00:00 Que vous osiez Madame nous parler de, à 15 jours des élections, de contrôle en matière d'immigration, alors que vous avez franchi un à un en 2023
00:09 tous les records d'immigration légale et illégale, mais je tombe de ma chaise, le projet de ce pacte migratoire de M. Macron et des macronistes au Parlement européen.
00:18 C'est de répartir les migrants qui arrivent dans les portes de l'Union européenne, de les prendre et de les répartir.
00:26 C'est le mécanisme que Mme Eyer appelle avec de l'euphémisme de la solidarité.
00:30 Parce que moi mon projet Madame, laissez Victor Orban tranquille et laissez les peuples tranquilles.
00:36 Parce que voyez-vous Madame, il y a des gens qui subissent l'immigration tous les jours.
00:41 Et il y a des gens qui n'ont pas envie de voir leur pays changer, qui n'ont pas envie de voir leur mode de vie remplacé, qui n'ont pas envie de subir l'insécurité.

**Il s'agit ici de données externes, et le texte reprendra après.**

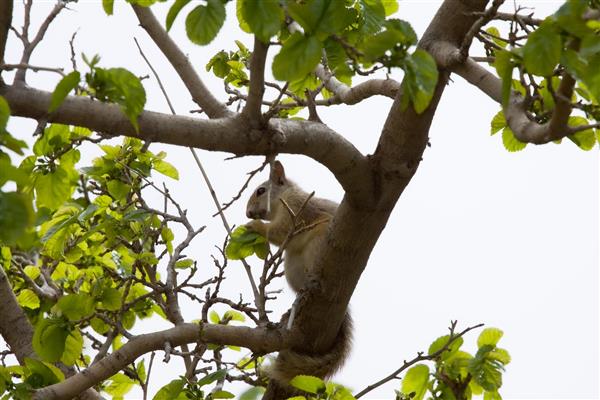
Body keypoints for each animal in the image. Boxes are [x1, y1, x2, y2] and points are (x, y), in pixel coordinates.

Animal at [244, 161, 352, 386]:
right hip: (292, 267)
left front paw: (255, 226)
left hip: (318, 243)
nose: (248, 213)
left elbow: (279, 231)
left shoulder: (296, 211)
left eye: (261, 190)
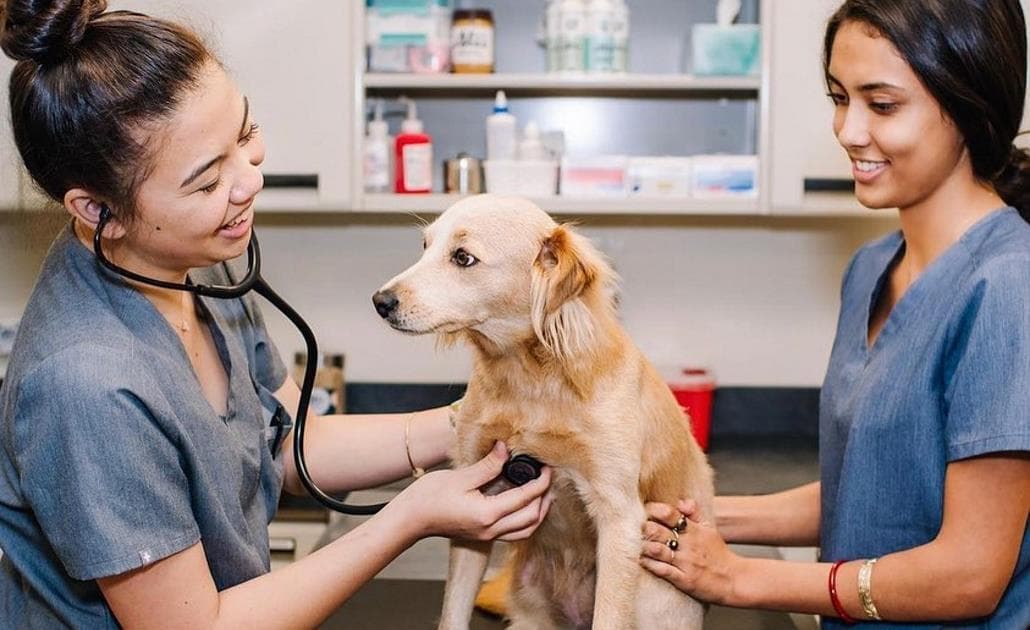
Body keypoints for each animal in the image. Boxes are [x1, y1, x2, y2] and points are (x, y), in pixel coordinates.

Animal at [372, 194, 716, 625]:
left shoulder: (619, 516)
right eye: (424, 246)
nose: (380, 301)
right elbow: (453, 612)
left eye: (463, 257)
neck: (529, 382)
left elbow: (609, 615)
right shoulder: (473, 500)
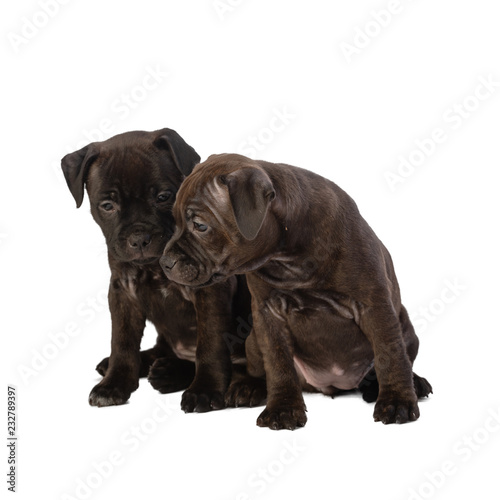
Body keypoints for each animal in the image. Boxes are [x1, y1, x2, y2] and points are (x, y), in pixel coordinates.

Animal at [62, 130, 250, 410]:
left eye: (163, 197)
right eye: (107, 206)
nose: (139, 238)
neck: (152, 266)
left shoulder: (210, 293)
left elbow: (210, 344)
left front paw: (205, 389)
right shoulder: (123, 293)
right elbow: (122, 342)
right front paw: (114, 383)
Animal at [160, 153, 430, 430]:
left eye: (200, 226)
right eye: (175, 221)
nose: (164, 262)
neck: (289, 256)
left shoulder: (374, 305)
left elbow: (389, 355)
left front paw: (396, 401)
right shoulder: (268, 315)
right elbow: (278, 364)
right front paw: (283, 408)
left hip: (406, 328)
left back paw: (409, 384)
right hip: (253, 338)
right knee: (255, 367)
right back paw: (248, 387)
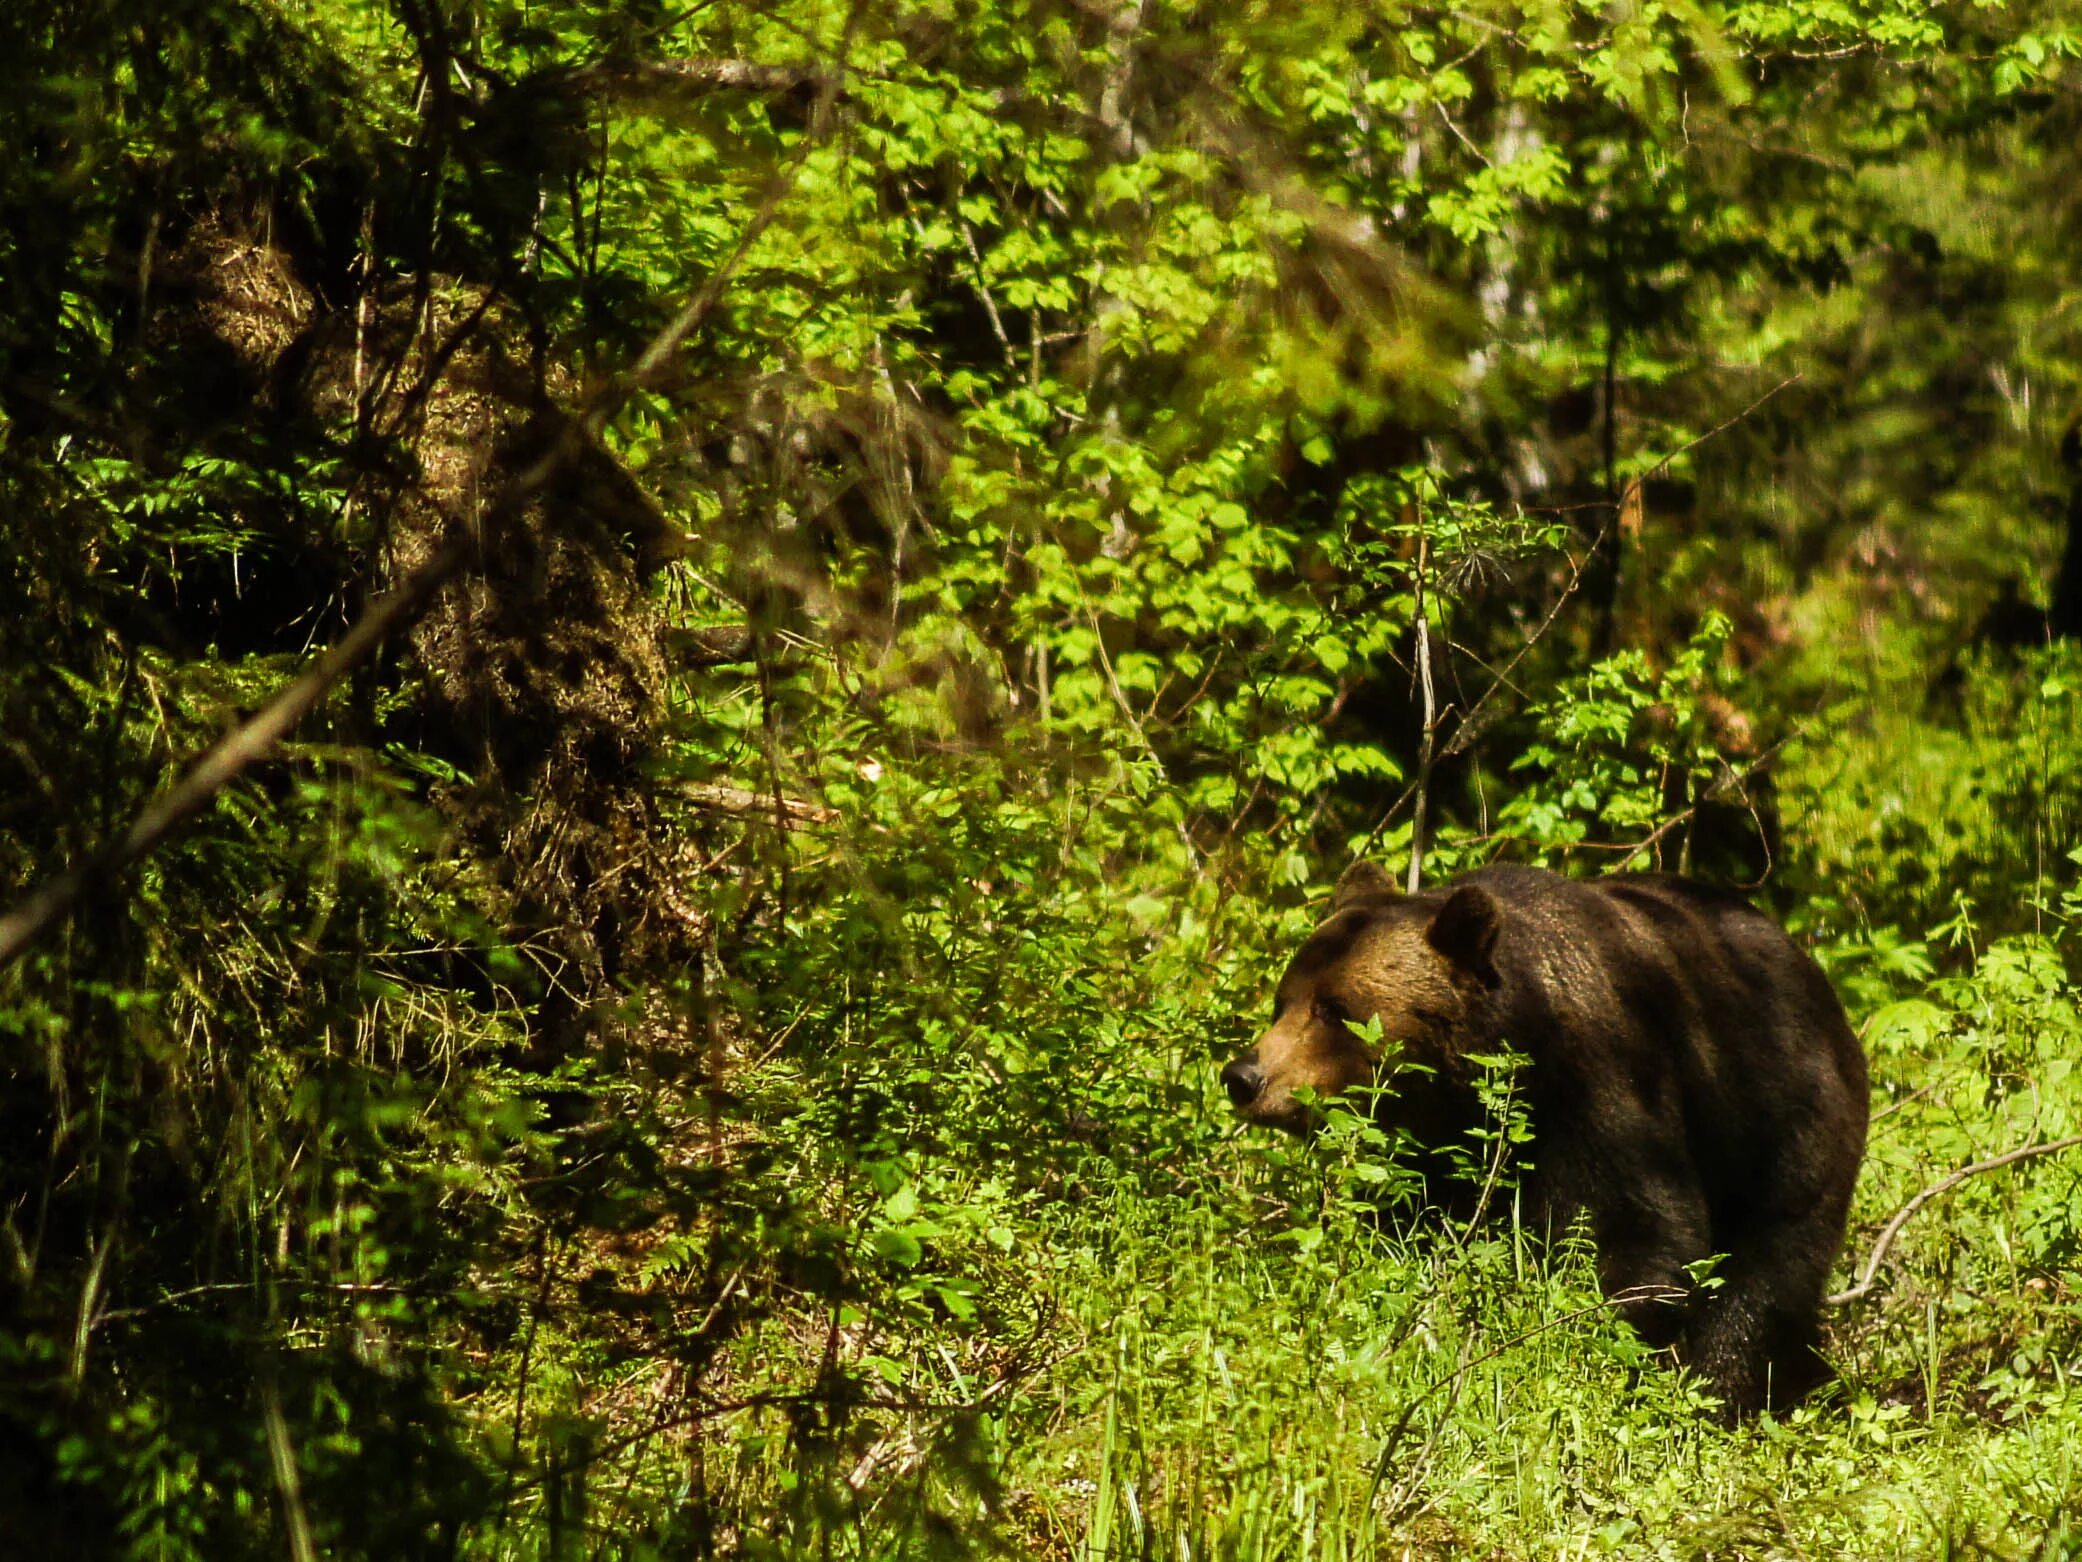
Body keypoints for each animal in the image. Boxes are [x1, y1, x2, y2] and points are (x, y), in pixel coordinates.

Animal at [1215, 862, 1873, 1424]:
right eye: (1283, 1001)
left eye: (1334, 1009)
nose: (1244, 1077)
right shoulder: (1432, 1150)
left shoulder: (1602, 1083)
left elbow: (1640, 1232)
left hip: (1785, 1114)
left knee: (1768, 1265)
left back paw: (1724, 1392)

00:49 Il y a encore quelques jours ce week-end à Lyon, on a mis hors d'état de nuire un type qui était sous OQTF, un marocain depuis 2022,
00:56 qui aurait dû être expulsé depuis deux ans du territoire français et qui a poignardé trois de nos compatriotes.
01:01 Donc le vote, c'est de répartir les migrants qui arrivent dans les pays de l'Union européenne.
01:07 Le mien, c'est de les faire repartir dans leur pays de départ quand ils n'ont rien à faire sur notre sol.
01:11 Et c'est la raison pour laquelle je défends une double frontière, c'est-à-dire la capacité pour nos nations,
01:17 non pas simplement de contrôler l'immigration à nos frontières, mais de refouler systématiquement les bateaux de migrants qui accosent sur les côtes européennes, premièrement.
01:25 Deuxièmement, je souhaite que les demandes d'asile soient traitées non plus seulement sur le sol français,
01:31 mais qu'elles soient désormais traitées à l'extérieur et uniquement à l'extérieur dans les ambassades et consulats des pays de départ.
01:37 Vous avez vu que le Danemark a pris l'initiative d'une coalition de 15 États pour demander le traitement de l'asile à l'extérieur de l'Union européenne.
01:45 Et troisièmement, il faut que notre pays arrête d'être un guichet social.
01:48 Parce que voyez-vous, moi j'entends parler matin, midi et soir d'économies, de réformes sur l'assurance chômage,
01:53 d'augmentation des taxes sur les carburants, de doublement de la franchise médicale.
01:57 Et pendant ce temps-là, on offre les soins gratuits à tout le monde, à des gens qui arrivent sur notre sol, qui n'ont jamais travaillé, jamais cotisé.
02:03 Ils bénéficient de toute la palette de soins gratuits avec l'aide médicale.
02:06 – Raphaël Glucksmann, vous devez doubler la frontière. – Stop ! Je suis...
02:08 – Attendez, c'est entendu Jean-Bernard Della. – Et je défends un tour en dehors.
02:11 - Mais vous avez de l'avance, Antoine Bardella.